| To-do item |
Select each line in the items that contains the word "work", and copy those lines out.

══════════════════════════════

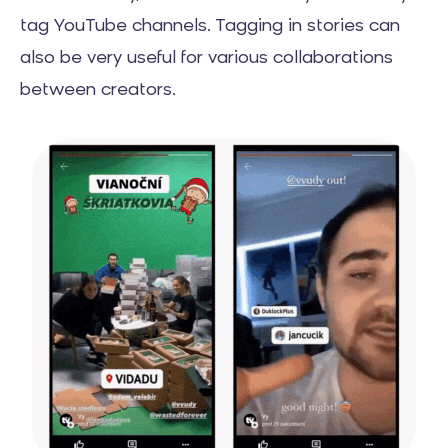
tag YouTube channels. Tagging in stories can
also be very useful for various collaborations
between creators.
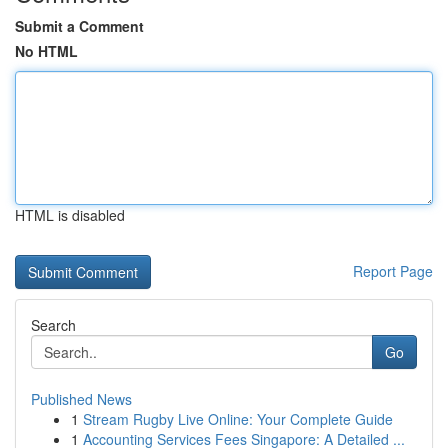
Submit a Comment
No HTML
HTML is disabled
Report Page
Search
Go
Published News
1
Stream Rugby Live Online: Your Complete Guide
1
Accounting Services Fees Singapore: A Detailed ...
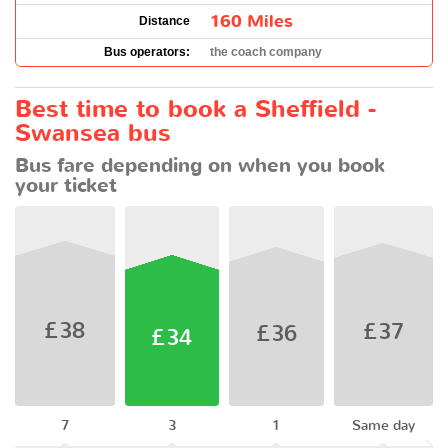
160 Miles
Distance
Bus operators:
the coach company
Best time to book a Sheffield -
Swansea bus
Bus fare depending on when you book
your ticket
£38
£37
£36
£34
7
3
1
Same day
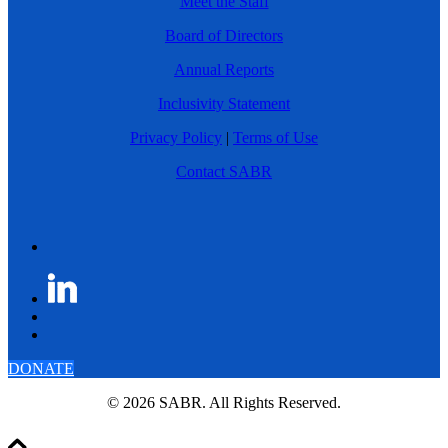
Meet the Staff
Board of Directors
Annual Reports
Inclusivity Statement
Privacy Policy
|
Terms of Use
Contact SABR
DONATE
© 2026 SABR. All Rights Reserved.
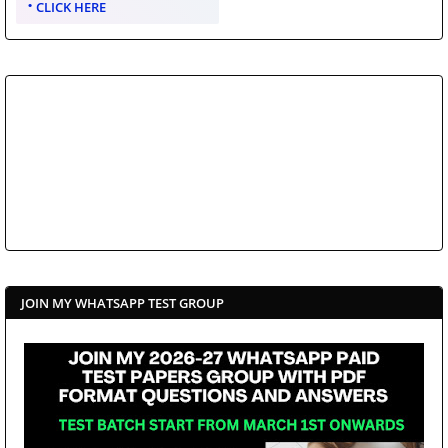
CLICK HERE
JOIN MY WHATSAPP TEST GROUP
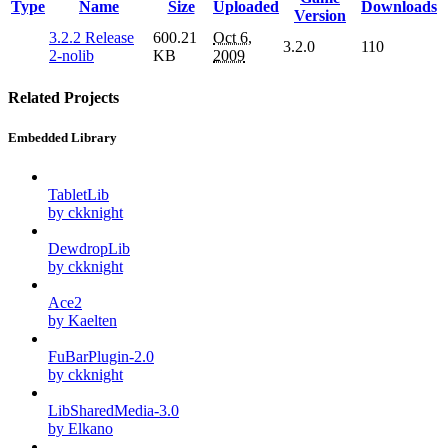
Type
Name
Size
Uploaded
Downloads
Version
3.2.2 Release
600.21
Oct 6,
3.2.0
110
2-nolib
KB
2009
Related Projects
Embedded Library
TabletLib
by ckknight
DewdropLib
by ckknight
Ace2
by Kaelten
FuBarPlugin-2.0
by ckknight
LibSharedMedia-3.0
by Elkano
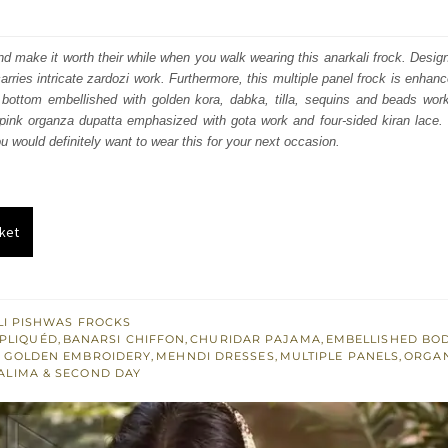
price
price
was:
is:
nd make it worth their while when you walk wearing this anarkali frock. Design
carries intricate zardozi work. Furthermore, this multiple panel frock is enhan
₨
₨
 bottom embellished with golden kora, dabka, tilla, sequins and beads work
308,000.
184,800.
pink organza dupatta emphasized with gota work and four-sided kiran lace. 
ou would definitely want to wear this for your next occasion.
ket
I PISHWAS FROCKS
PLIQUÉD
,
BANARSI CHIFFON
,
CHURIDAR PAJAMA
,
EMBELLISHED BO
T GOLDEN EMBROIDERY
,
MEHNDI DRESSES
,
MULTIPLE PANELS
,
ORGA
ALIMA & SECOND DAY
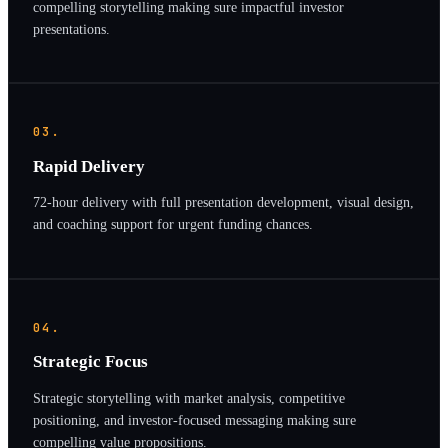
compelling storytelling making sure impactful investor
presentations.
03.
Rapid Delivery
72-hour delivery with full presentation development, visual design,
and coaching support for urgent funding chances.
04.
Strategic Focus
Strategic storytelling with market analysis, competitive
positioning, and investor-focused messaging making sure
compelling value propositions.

══════════════════════════════

| Written solution |
carries intricate zardozi work. Furthermore, this multiple panel frock is enhan
 bottom embellished with golden kora, dabka, tilla, sequins and beads work
pink organza dupatta emphasized with gota work and four-sided kiran lace. 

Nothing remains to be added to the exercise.